Copy out each line in the listing below where the word "back" appears.

[DATA PROVIDED — start]

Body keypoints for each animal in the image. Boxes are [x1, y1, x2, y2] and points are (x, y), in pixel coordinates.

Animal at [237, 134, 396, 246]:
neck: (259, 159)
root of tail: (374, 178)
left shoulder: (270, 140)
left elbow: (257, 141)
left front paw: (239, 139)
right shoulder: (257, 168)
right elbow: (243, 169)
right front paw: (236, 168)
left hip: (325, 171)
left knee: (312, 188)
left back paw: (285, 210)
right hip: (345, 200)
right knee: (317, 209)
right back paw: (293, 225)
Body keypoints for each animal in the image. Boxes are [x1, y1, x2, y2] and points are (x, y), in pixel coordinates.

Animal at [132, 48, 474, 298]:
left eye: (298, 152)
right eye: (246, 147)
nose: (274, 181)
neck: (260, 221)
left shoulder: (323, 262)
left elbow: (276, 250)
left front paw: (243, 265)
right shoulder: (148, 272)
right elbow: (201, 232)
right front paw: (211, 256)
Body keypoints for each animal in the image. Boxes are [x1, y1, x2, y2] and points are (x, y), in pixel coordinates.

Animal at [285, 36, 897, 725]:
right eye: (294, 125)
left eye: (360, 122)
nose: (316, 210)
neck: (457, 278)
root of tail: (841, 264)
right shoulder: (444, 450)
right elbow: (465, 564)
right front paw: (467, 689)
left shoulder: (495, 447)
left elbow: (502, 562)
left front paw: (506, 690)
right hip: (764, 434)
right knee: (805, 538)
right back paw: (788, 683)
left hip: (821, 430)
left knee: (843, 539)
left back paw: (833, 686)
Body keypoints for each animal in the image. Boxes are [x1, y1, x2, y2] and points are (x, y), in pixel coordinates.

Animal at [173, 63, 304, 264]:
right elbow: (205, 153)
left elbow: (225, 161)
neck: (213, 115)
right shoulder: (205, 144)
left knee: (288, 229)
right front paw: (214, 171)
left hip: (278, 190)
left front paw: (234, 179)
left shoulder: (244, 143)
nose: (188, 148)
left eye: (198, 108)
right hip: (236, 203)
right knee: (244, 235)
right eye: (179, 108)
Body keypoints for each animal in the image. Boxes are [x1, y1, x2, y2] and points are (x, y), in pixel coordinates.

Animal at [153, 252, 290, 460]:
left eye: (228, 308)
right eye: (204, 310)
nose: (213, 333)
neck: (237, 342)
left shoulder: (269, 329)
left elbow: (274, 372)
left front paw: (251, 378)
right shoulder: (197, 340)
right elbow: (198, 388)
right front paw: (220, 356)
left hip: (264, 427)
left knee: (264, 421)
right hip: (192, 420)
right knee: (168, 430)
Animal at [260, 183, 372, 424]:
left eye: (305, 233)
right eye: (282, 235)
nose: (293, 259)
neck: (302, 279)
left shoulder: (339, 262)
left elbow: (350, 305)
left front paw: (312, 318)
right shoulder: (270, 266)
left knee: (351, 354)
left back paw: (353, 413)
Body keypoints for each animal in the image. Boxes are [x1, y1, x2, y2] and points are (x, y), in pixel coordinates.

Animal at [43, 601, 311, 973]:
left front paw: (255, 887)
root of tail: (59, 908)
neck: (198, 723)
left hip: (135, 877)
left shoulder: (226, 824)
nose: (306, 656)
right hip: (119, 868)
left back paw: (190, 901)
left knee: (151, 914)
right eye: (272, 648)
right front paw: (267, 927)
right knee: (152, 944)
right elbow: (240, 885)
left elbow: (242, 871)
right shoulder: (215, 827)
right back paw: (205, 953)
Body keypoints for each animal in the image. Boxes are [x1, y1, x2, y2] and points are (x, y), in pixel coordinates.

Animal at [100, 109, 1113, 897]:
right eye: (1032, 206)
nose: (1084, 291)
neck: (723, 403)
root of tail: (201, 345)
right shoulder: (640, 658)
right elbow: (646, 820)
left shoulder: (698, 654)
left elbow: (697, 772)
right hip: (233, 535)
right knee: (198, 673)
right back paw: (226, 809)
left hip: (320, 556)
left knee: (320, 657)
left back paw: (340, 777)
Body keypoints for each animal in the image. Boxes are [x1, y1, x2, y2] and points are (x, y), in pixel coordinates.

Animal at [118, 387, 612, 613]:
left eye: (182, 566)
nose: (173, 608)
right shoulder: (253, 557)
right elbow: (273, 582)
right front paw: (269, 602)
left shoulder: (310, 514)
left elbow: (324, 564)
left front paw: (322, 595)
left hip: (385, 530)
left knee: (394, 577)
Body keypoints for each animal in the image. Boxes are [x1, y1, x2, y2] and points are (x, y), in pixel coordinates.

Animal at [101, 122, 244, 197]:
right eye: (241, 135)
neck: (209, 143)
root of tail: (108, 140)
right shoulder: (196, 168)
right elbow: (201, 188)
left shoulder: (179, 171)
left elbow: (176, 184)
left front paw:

[DATA PROVIDED — finish]

**TASK ANSWER:**
left back paw: (285, 210)
right back paw: (293, 225)
right back paw: (788, 683)
left back paw: (833, 686)
left back paw: (353, 413)
left back paw: (190, 901)
right back paw: (205, 953)
right back paw: (226, 809)
left back paw: (340, 777)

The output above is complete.